At a most basic resolution, negative emotions are associated with things to avoid while positive emotions with nourishment and success. Intensity is what makes a prism of this spectrum of emotions. All of the emotions are governed by and expressed as different intensities – an evolutionary principle which runs through all the emotions. The same evolutionary bundle of reactions is expressed at different intensities, so to suit a suite of escalating environmental circumstances. At each different level of intensity, the same bundle of reactions is quantified as a different emotion – such as being scared, fearful and terrified.
Our interface between the world and our reactions to it (emotions) is perceptions.
If mild danger is perceived, we feel scared.
If significant danger is perceived, we feel fear.
If extreme danger is perceived, we feel terror.
Each level of danger perceived causes the body to adapt its metabolism, its psychological processes (e.g. vigilance), and its posture to an appropriate extent so as to be adequately prepared to deal with the “perceived” threat.
In so showing that each emotion is a specific motivation with an accompanying set of evolved biological dispositions, tied to intensity, which complement the emotion’s adaptive aims.
The backdrop is thus set for us, as humans, to behave according to our perceived environment. Weapon focus is a term used to describe one such adaptive “psychological” process that’s bundled with terror and elicited from the most intense object within a terrifying scene.
As the page on terror states, “weapon focus forcefully redirects attention in milliseconds onto the source of the threat whilst excluding other information from being processed. People’s subsequent memories are then overwhelmingly biassed towards intensely threatening objects.

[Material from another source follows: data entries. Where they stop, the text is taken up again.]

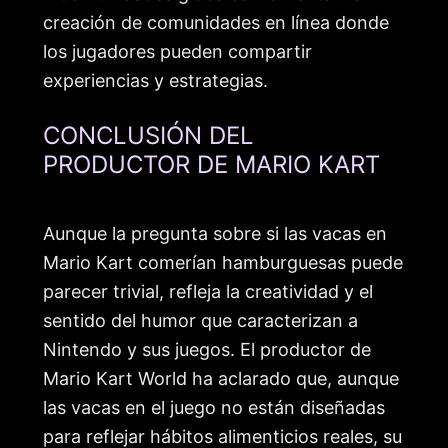
creación de comunidades en línea donde
los jugadores pueden compartir
experiencias y estrategias.
CONCLUSIÓN DEL
PRODUCTOR DE MARIO KART
Aunque la pregunta sobre si las vacas en
Mario Kart comerían hamburguesas puede
parecer trivial, refleja la creatividad y el
sentido del humor que caracterizan a
Nintendo y sus juegos. El productor de
Mario Kart World ha aclarado que, aunque
las vacas en el juego no están diseñadas
para reflejar hábitos alimenticios reales, su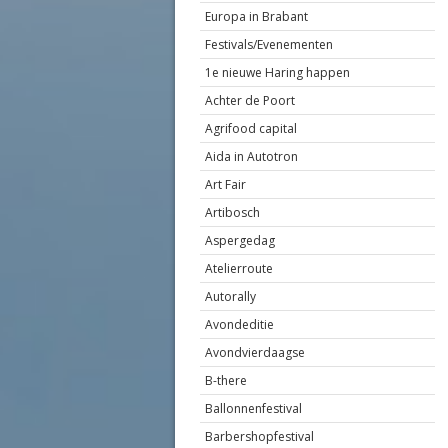
Europa in Brabant
Festivals/Evenementen
1e nieuwe Haring happen
Achter de Poort
Agrifood capital
Aida in Autotron
Art Fair
Artibosch
Aspergedag
Atelierroute
Autorally
Avondeditie
Avondvierdaagse
B-there
Ballonnenfestival
Barbershopfestival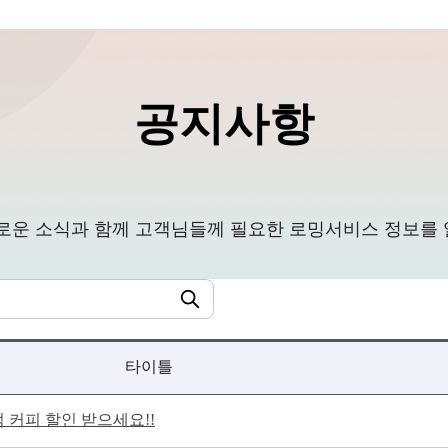
공지사항
로운 소식과 함께 고객님들께 필요한 로밍서비스 정보를
검색
타이틀
점 커피 할인 받으세요!!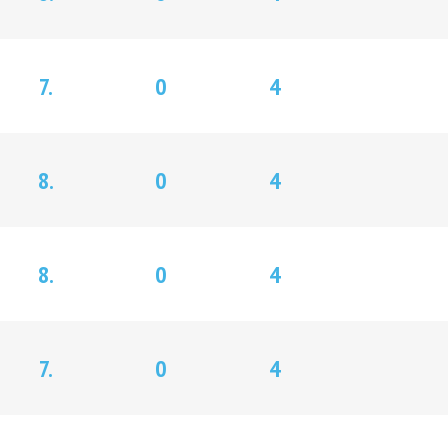
7.
0
4
8.
0
4
8.
0
4
7.
0
4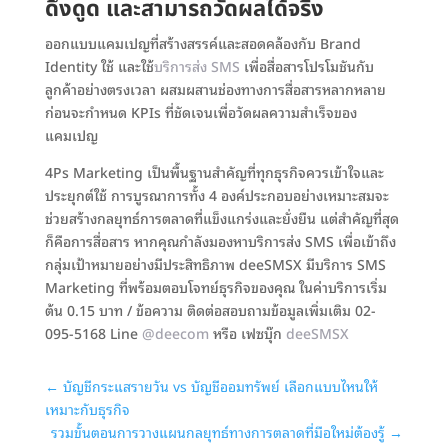
ดึงดูด และสามารถวัดผลได้จริง
ออกแบบแคมเปญที่สร้างสรรค์และสอดคล้องกับ Brand
Identity ใช้ และใช้
บริการส่ง SMS
เพื่อสื่อสารโปรโมชันกับ
ลูกค้าอย่างตรงเวลา ผสมผสานช่องทางการสื่อสารหลากหลาย
ก่อนจะกำหนด KPIs ที่ชัดเจนเพื่อวัดผลความสำเร็จของ
แคมเปญ
4Ps Marketing เป็นพื้นฐานสำคัญที่ทุกธุรกิจควรเข้าใจและ
ประยุกต์ใช้ การบูรณาการทั้ง 4 องค์ประกอบอย่างเหมาะสมจะ
ช่วยสร้างกลยุทธ์การตลาดที่แข็งแกร่งและยั่งยืน แต่สำคัญที่สุด
ก็คือการสื่อสาร หากคุณกำลังมองหาบริการส่ง SMS เพื่อเข้าถึง
กลุ่มเป้าหมายอย่างมีประสิทธิภาพ deeSMSX มีบริการ SMS
Marketing ที่พร้อมตอบโจทย์ธุรกิจของคุณ ในค่าบริการเริ่ม
ต้น 0.15 บาท / ข้อความ ติดต่อสอบถามข้อมูลเพิ่มเติม 02-
095-5168 Line
@deecom
หรือ เฟซบุ๊ก
deeSMSX
←
บัญชีกระแสรายวัน vs บัญชีออมทรัพย์ เลือกแบบไหนให้
เหมาะกับธุรกิจ
รวมขั้นตอนการวางแผนกลยุทธ์ทางการตลาดที่มือใหม่ต้องรู้
→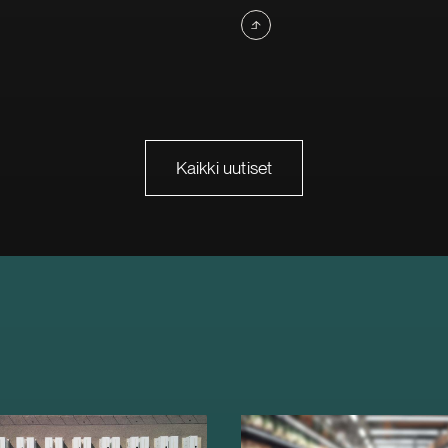
Kaikki uutiset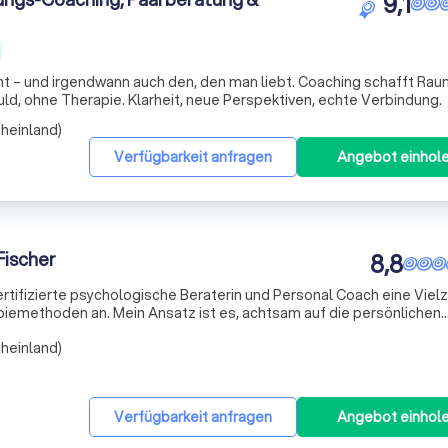
9,1
icht – und irgendwann auch den, den man liebt. Coaching schafft Rau
ld, ohne Therapie. Klarheit, neue Perspektiven, echte Verbindung.
heinland)
Verfügbarkeit anfragen
Angebot einhol
Fischer
8,8
 zertifizierte psychologische Beraterin und Personal Coach eine Viel
piemethoden an. Mein Ansatz ist es, achtsam auf die persönlichen
inzugehen. Dabei nutze ich Techniken wie NLP, Reframing,
heinland)
Verfügbarkeit anfragen
Angebot einhol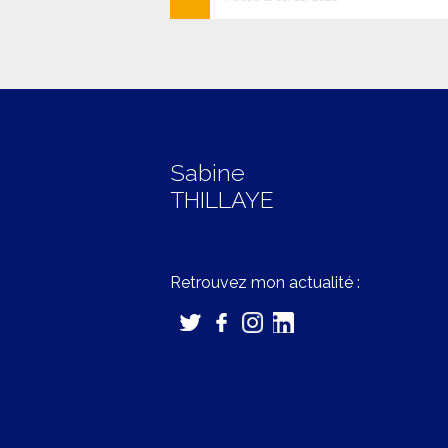
Sabine
THILLAYE
Retrouvez mon actualité :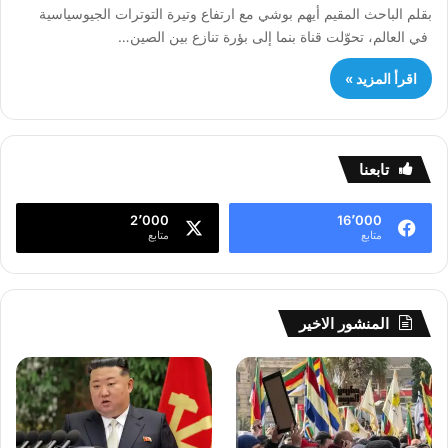
بقلم الباحث المقيم أيهم بوشي مع ارتفاع وتيرة التوترات الجيوسياسية
في العالم، تحوّلت قناة بنما إلى بؤرة تنازع بين الصين…
اقرأ المزيد »
تابعنا
2٬000
16٬000
متابع
متابع
المنشور الاخير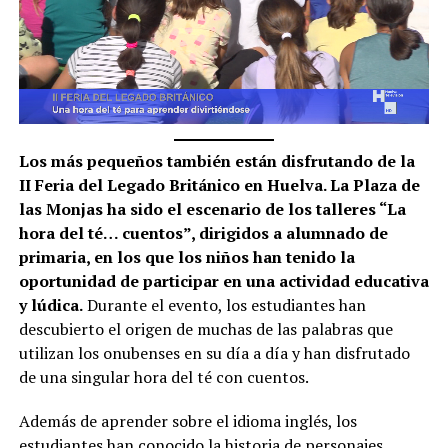
Los más pequeños también están disfrutando de la
II Feria del Legado Británico en Huelva. La Plaza de
las Monjas ha sido el escenario de los talleres “La
hora del té… cuentos”, dirigidos a alumnado de
primaria, en los que los niños han tenido la
oportunidad de participar en una actividad educativa
y lúdica.
Durante el evento, los estudiantes han
descubierto el origen de muchas de las palabras que
utilizan los onubenses en su día a día y han disfrutado
de una singular hora del té con cuentos.
Además de aprender sobre el idioma inglés, los
estudiantes han conocido la historia de personajes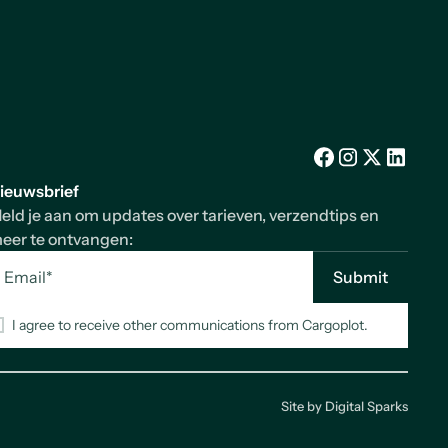
Facebook
Instagram
X/Twitter
LinkedIn
ieuwsbrief
eld je aan om updates over tarieven, verzendtips en
eer te ontvangen:
I agree to receive other communications from Cargoplot.
Site by
Digital Sparks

A clear demonstration of this weapon focus was provided by an experimental study that showed participants a videotape of a staged bank robbery. For half of the participants, towards the end of the violent crime, the escaping robbers shoot a small boy in the face. The other half of the participants watch the same robbery with only one difference – there was no shooting of a boy. Those who watched the gunshot showed impaired memory of events immediately preceding the graphic violence, yet their memory preserved vivid recall of the shot itself. Eye-tracking instinctively follows the intensity of perceived events. The more extreme a perception, the less consistent memory becomes around it – preceding and succeeding the apex of intensity.”
So here we have a psychological phenomenon that “violently” redirects attention to focus upon a weapon and then constricts the brain’s resources to attend processing the interactions of the weapon in high definition at the cost of reducing the rendering of surrounding material to near zero. All of this is beyond conscious control and enacted in milliseconds.
Leaving, in its wake, a high resolution memory of the path a weapon took and its effect on the environment.
A violent memory purposefully etched with vividness into memory by the subconscious itself. A memory so disturbing, yet in many cases constantly and compulsively accessed again and again. Relived repeatedly, on an ongoing basis, to the point where it can feel as if it’s burning a hole in one’s mind. As if, a video of the event is being screened in a subconscious theatre. Free from conscious will, yet taking up considerable attention, and making it difficult to focus on anything else fully.
Surely, the evolutionary function of this weapon focus is to first demand attention is paid only to the source of an intense threat, so in a real life situation where a weapon is encountered (say a gun or knife), it can be tracked and avoided or tackled. After the threat to life has passed, every detail of the vivid memory is forensically investigated by the subconscious to produce a thoroughly updated narrative with which the owner uses as the basis for adaptive behaviour. Therefore the process aids dealing with the imminent threat to life and then recognition of similar events in the future.
All of which seems to be deemed so important that we’ve evolved a subconscious routine (instinct) to initiate and complete the process without any conscious intention being needed.
What other logically explanation is there?
A similar process is probably at work in other emotions which have wonder as part of their core purpose – such as admiration, amazement, anxiety, and shock.
The intensity outweighs probability function is a major mechanism involved in weapon focus.
Weapon Focus
1. A psychological process whereby the intensity of events, such as a weapon, narrows attention onto it and then prioritises processing of it at the expense of other things in the environment.